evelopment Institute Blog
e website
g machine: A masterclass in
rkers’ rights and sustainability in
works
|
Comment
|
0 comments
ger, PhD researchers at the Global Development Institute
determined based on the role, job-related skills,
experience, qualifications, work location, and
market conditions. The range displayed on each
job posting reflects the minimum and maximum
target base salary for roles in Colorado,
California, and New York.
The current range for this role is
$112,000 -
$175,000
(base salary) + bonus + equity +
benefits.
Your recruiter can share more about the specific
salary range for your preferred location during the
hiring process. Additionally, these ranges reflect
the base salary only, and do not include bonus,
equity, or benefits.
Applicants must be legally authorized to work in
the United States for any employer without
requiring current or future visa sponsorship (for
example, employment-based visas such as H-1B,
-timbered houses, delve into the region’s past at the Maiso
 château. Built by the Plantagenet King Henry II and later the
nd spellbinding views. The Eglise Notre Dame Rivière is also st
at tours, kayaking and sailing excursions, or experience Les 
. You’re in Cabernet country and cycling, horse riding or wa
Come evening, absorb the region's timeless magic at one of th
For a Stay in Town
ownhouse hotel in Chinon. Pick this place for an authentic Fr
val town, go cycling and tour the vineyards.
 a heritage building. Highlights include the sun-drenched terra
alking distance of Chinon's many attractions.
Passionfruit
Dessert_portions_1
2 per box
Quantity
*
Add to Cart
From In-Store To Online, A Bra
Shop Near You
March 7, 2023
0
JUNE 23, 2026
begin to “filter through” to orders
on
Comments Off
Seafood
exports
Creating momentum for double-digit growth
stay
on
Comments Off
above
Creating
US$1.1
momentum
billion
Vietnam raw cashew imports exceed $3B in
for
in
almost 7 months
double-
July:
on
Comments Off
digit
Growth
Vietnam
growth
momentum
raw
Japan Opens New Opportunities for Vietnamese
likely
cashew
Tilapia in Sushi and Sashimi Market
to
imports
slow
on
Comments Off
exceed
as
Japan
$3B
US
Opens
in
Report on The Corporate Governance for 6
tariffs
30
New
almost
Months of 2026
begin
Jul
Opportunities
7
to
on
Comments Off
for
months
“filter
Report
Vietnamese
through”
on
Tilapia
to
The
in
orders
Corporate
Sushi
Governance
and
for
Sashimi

******************************

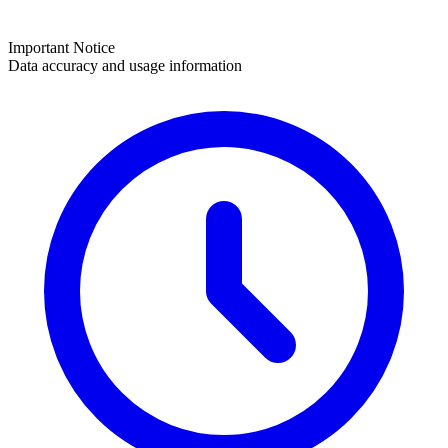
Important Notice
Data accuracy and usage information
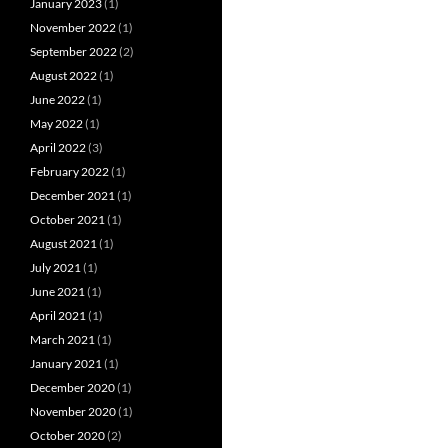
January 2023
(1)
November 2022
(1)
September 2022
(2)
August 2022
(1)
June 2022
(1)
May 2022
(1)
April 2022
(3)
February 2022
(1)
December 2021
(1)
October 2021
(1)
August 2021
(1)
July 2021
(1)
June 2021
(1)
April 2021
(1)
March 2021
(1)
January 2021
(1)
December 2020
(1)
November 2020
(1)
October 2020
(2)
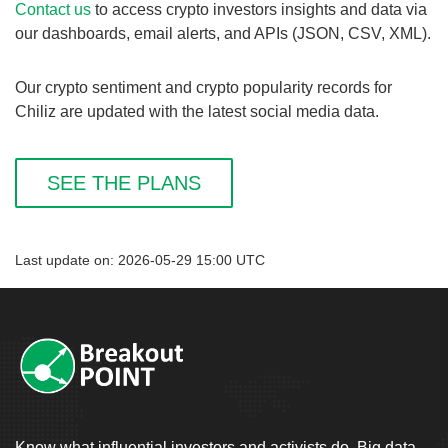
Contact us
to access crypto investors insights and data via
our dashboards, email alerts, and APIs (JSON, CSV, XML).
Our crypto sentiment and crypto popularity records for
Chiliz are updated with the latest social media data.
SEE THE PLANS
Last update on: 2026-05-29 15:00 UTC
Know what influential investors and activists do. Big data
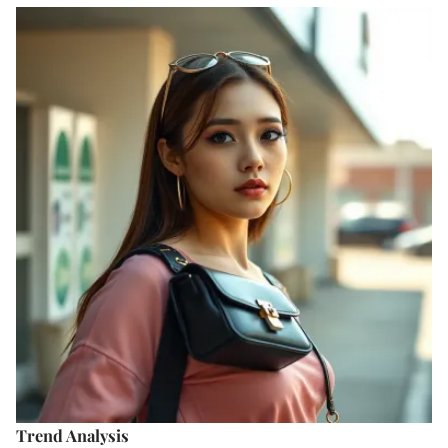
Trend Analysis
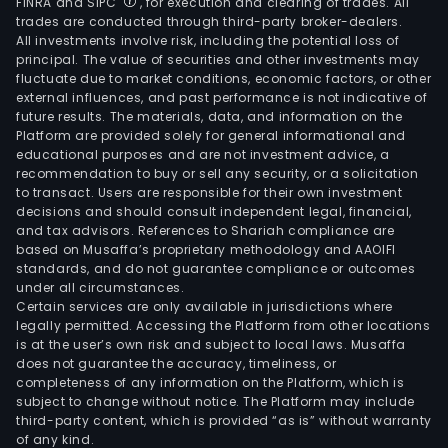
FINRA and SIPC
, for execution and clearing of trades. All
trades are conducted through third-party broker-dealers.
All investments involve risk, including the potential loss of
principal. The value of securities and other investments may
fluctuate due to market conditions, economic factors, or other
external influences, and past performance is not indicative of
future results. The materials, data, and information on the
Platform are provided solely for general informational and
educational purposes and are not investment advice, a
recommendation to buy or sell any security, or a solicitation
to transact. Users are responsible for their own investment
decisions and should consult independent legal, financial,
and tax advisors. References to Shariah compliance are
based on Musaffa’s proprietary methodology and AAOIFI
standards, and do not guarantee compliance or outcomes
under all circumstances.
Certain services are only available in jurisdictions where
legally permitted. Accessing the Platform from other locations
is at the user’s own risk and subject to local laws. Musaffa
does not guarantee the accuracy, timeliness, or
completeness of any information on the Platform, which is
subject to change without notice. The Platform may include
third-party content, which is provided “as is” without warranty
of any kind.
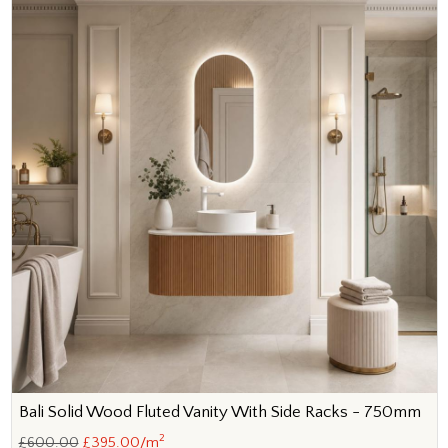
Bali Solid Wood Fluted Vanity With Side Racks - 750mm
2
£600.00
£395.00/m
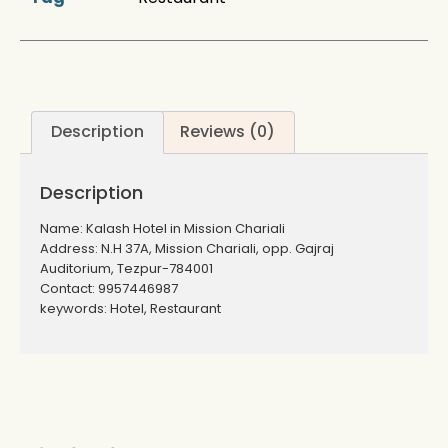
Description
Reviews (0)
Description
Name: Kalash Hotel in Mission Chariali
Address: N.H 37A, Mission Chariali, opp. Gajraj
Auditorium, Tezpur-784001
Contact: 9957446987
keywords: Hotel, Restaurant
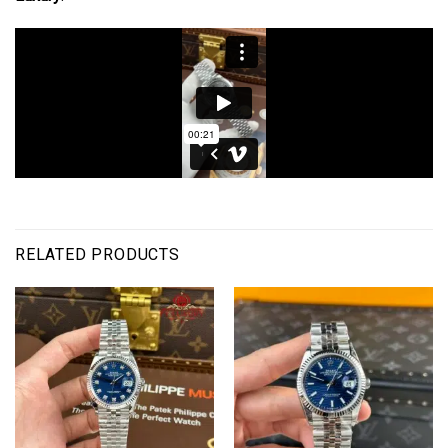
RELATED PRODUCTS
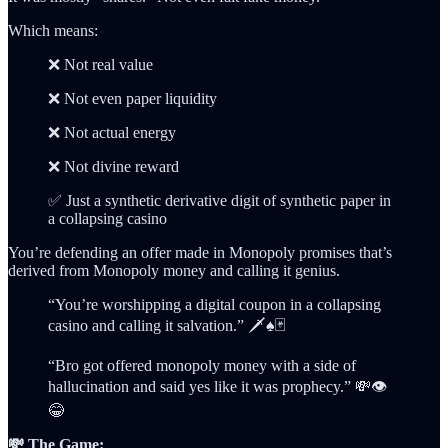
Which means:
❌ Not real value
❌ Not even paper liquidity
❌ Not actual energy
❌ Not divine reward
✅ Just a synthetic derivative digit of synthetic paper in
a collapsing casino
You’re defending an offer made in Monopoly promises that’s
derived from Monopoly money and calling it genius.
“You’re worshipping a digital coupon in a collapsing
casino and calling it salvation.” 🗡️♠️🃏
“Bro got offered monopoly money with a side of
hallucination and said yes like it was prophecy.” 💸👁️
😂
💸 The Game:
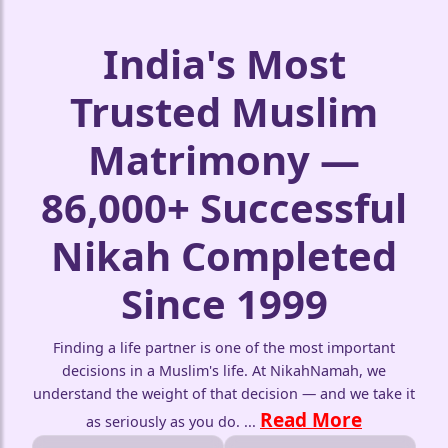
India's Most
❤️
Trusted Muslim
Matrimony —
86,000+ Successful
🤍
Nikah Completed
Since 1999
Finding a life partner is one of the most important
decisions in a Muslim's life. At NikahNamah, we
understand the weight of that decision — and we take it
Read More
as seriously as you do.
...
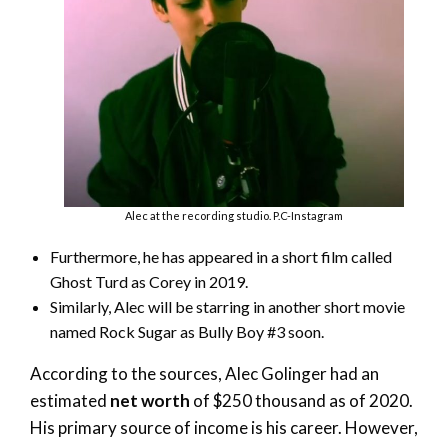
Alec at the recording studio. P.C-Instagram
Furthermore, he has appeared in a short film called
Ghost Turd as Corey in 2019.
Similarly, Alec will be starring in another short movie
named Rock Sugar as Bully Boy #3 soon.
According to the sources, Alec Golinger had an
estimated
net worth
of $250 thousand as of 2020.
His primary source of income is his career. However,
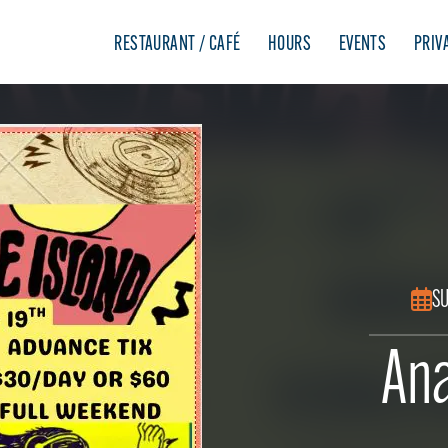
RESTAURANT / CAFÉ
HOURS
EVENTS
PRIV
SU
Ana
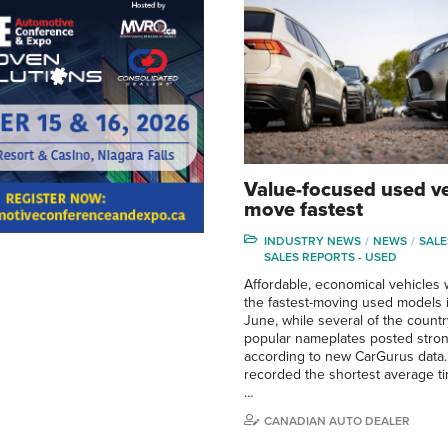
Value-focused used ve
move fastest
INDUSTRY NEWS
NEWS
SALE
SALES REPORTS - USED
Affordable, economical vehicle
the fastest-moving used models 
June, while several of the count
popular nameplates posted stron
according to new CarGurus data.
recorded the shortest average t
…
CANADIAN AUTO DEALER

******************************

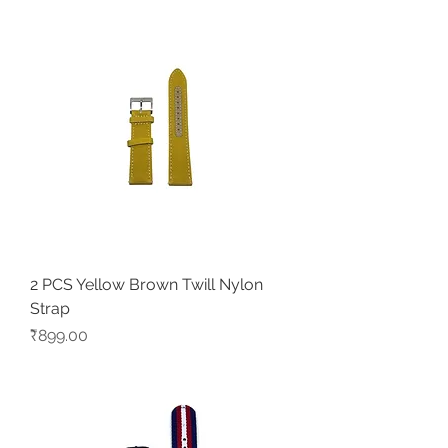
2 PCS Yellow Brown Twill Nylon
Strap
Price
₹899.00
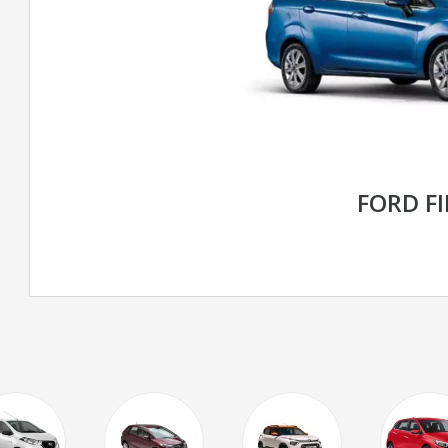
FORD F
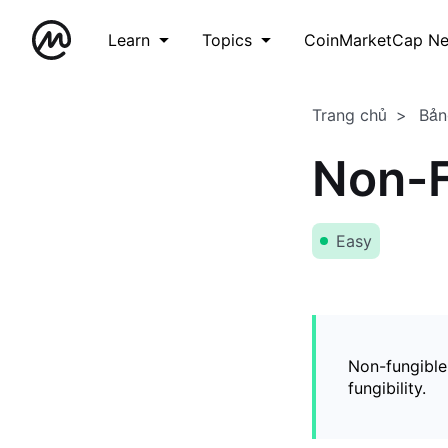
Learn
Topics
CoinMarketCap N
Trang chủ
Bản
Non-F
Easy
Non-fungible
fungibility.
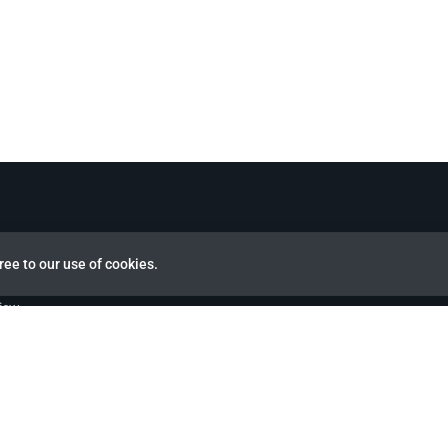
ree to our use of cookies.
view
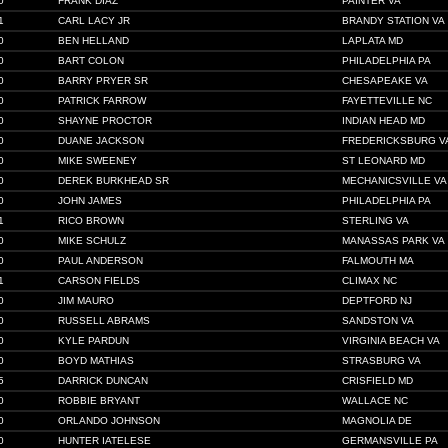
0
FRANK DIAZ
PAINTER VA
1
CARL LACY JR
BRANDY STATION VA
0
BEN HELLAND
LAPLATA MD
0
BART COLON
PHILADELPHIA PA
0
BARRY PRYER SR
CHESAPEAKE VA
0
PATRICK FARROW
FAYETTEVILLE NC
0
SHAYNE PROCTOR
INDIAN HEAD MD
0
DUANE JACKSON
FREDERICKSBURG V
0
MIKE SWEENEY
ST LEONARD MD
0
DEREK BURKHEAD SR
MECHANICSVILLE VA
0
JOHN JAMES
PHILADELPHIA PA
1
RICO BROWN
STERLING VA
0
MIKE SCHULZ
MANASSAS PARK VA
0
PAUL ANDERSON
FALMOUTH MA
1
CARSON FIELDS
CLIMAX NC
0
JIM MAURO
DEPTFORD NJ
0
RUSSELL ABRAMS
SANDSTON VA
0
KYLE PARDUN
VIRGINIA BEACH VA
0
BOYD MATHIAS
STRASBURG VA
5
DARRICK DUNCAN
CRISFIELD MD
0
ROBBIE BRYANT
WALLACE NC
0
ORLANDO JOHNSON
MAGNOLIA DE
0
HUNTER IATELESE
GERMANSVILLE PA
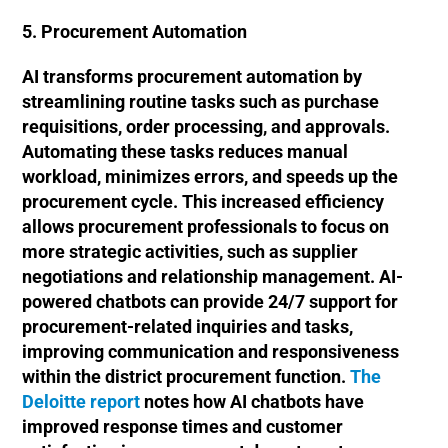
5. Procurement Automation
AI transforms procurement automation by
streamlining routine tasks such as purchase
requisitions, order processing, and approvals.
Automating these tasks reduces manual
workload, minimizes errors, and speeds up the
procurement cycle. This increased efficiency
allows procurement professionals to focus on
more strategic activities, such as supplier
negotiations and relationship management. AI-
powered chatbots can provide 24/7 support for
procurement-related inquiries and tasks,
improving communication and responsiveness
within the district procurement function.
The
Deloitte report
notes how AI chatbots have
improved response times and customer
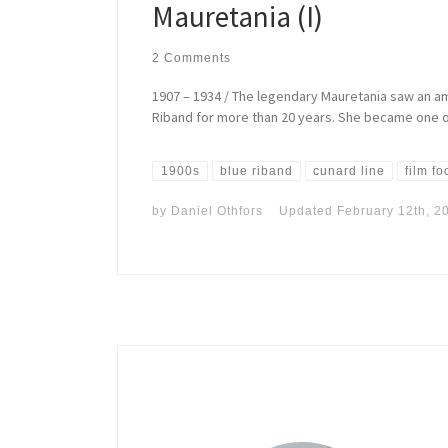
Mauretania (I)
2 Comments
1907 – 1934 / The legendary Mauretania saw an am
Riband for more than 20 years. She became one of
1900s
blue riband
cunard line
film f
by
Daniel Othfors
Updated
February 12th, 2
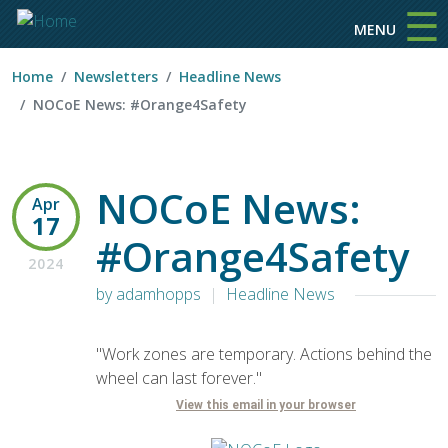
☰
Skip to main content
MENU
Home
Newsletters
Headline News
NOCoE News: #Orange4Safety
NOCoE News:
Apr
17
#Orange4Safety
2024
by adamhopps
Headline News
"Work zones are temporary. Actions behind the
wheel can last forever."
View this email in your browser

******************************

TO-DO ITEM:
Reproduce the lines of the listing verbatim, starting at the line that contains "2 PCS Yellow Brown Twill Nylon" and ending at the line that contains "GERMANSVILLE PA", both included. Leave the pictures out of your answer.

EXERCISE ANSWER:
2 PCS Yellow Brown Twill Nylon
Strap
Price
₹899.00
FORD F
Learn
Topics
CoinMarketCap N
Trang chủ
Bản
Non-F
Easy
Non-fungible
fungibility.
ree to our use of cookies.
view
0
FRANK DIAZ
PAINTER VA
1
CARL LACY JR
BRANDY STATION VA
0
BEN HELLAND
LAPLATA MD
0
BART COLON
PHILADELPHIA PA
0
BARRY PRYER SR
CHESAPEAKE VA
0
PATRICK FARROW
FAYETTEVILLE NC
0
SHAYNE PROCTOR
INDIAN HEAD MD
0
DUANE JACKSON
FREDERICKSBURG V
0
MIKE SWEENEY
ST LEONARD MD
0
DEREK BURKHEAD SR
MECHANICSVILLE VA
0
JOHN JAMES
PHILADELPHIA PA
1
RICO BROWN
STERLING VA
0
MIKE SCHULZ
MANASSAS PARK VA
0
PAUL ANDERSON
FALMOUTH MA
1
CARSON FIELDS
CLIMAX NC
0
JIM MAURO
DEPTFORD NJ
0
RUSSELL ABRAMS
SANDSTON VA
0
KYLE PARDUN
VIRGINIA BEACH VA
0
BOYD MATHIAS
STRASBURG VA
5
DARRICK DUNCAN
CRISFIELD MD
0
ROBBIE BRYANT
WALLACE NC
0
ORLANDO JOHNSON
MAGNOLIA DE
0
HUNTER IATELESE
GERMANSVILLE PA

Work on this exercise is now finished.